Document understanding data
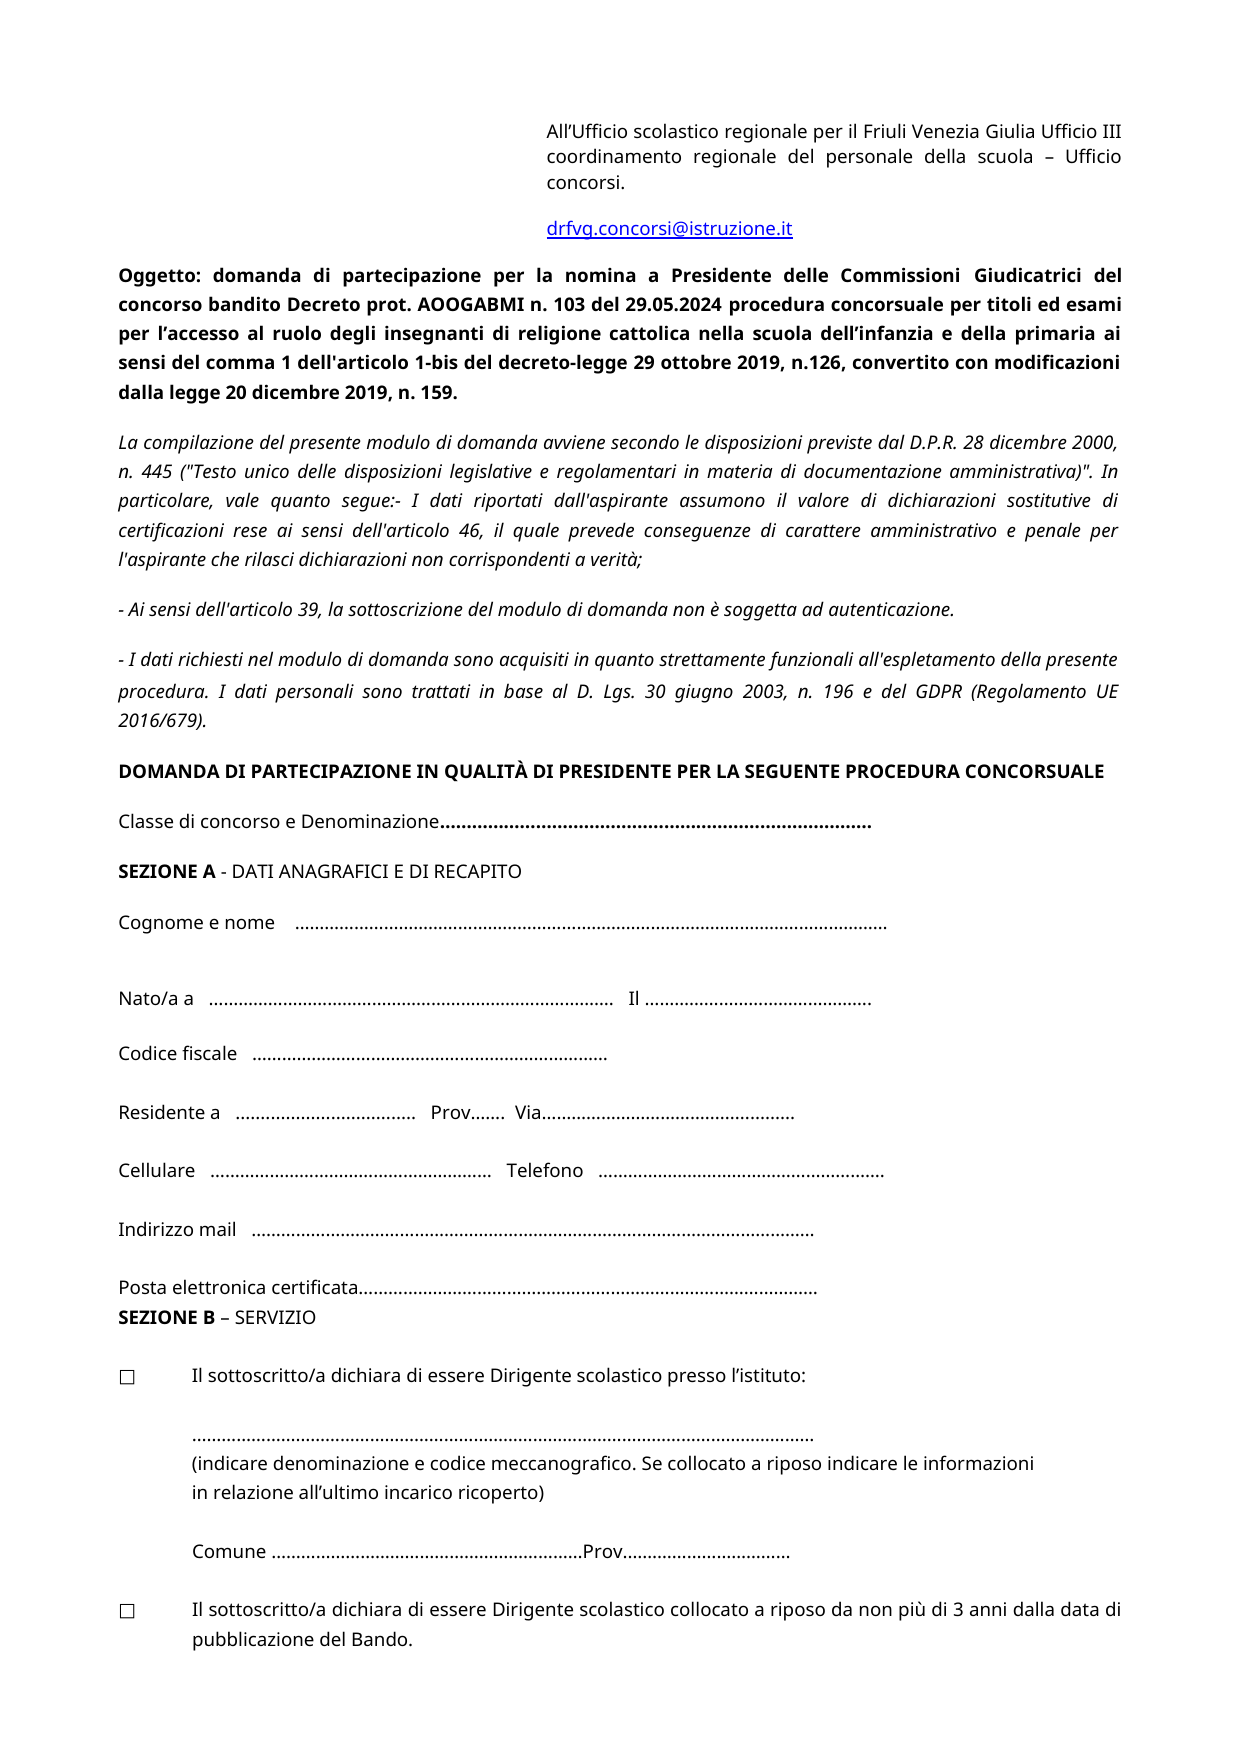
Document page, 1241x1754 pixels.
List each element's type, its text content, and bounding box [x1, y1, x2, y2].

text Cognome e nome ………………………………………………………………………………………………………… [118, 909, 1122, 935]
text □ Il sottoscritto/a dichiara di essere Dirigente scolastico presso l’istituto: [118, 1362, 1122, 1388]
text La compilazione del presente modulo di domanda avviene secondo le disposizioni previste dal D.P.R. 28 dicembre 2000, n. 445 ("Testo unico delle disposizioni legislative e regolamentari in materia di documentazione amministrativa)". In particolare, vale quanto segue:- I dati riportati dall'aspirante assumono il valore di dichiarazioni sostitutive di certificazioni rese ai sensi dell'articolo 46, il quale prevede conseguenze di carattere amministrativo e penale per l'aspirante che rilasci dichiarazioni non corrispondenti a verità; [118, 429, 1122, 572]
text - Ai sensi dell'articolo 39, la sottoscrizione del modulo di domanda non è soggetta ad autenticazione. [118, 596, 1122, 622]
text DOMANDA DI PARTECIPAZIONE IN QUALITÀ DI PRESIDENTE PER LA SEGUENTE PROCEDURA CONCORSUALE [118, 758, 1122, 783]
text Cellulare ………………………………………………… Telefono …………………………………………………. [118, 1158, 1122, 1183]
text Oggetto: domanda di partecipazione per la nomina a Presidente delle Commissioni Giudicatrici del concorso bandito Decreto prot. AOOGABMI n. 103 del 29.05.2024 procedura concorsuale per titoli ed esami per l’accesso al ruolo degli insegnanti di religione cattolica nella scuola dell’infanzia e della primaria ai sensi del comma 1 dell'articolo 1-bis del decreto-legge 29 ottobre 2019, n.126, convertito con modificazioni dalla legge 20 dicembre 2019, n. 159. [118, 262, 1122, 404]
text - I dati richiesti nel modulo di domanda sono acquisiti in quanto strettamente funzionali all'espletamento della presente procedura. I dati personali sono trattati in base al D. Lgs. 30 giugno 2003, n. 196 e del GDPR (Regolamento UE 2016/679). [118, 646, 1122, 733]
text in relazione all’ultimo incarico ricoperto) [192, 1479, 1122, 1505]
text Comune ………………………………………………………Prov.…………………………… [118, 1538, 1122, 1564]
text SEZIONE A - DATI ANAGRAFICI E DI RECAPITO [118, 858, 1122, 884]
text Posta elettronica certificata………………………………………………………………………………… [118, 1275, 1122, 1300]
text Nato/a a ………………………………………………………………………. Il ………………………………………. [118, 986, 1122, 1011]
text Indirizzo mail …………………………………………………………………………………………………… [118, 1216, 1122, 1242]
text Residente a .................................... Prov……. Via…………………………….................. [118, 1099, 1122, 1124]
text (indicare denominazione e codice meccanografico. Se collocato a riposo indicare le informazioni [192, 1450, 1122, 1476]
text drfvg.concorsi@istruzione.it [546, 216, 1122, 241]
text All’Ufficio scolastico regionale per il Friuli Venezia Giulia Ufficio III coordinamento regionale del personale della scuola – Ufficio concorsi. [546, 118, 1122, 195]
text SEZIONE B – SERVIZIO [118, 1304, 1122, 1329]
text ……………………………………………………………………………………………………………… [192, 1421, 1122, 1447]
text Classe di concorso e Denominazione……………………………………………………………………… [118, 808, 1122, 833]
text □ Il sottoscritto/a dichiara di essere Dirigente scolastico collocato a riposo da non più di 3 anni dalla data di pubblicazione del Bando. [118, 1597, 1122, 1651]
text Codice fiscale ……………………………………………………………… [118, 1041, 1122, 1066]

---

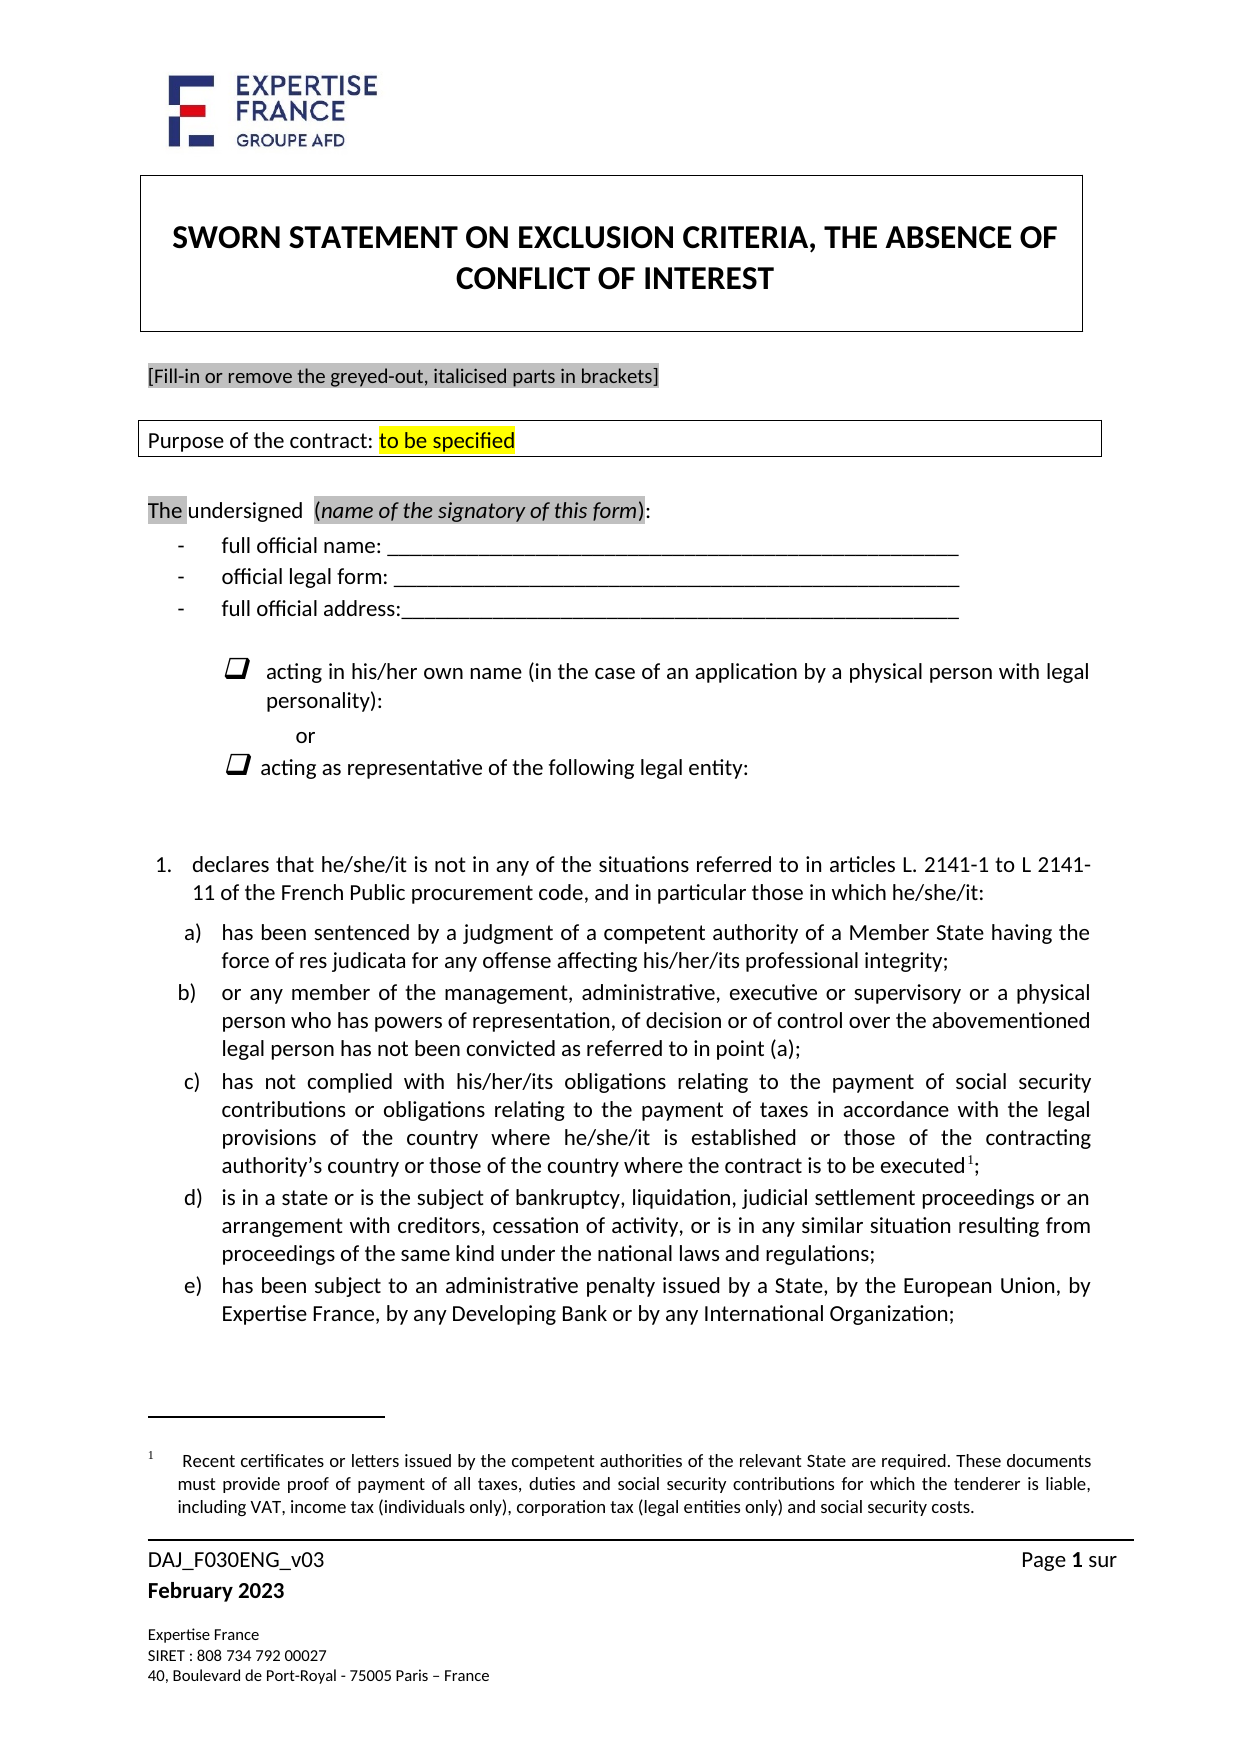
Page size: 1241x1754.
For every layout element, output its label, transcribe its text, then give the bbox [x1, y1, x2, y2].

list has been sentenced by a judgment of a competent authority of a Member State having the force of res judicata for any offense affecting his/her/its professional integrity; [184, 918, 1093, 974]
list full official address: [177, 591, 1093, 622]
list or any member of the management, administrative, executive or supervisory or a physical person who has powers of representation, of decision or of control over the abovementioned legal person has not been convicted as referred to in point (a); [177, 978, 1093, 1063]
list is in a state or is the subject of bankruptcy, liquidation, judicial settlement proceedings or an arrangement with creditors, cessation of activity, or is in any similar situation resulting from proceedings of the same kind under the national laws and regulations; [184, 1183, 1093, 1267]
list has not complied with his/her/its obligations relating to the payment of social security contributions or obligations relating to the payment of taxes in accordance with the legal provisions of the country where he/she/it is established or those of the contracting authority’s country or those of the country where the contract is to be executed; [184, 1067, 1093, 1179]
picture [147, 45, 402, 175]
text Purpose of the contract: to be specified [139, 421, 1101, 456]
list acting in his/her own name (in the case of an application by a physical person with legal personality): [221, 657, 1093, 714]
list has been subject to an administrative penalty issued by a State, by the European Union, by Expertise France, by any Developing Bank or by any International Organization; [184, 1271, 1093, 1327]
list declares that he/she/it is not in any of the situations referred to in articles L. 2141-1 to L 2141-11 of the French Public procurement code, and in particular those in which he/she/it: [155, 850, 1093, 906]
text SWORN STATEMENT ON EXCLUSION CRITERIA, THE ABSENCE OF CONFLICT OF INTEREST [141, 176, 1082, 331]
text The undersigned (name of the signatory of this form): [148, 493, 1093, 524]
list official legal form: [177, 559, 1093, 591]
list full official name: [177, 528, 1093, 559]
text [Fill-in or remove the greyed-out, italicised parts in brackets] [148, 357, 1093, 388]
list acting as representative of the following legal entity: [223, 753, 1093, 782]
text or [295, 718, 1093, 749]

→ Instruction
Check each line above for the string "SEZIONE", then copy the ones that have it.

→ The completed task
text SEZIONE A - DATI ANAGRAFICI E DI RECAPITO [118, 858, 1122, 884]
text SEZIONE B – SERVIZIO [118, 1304, 1122, 1329]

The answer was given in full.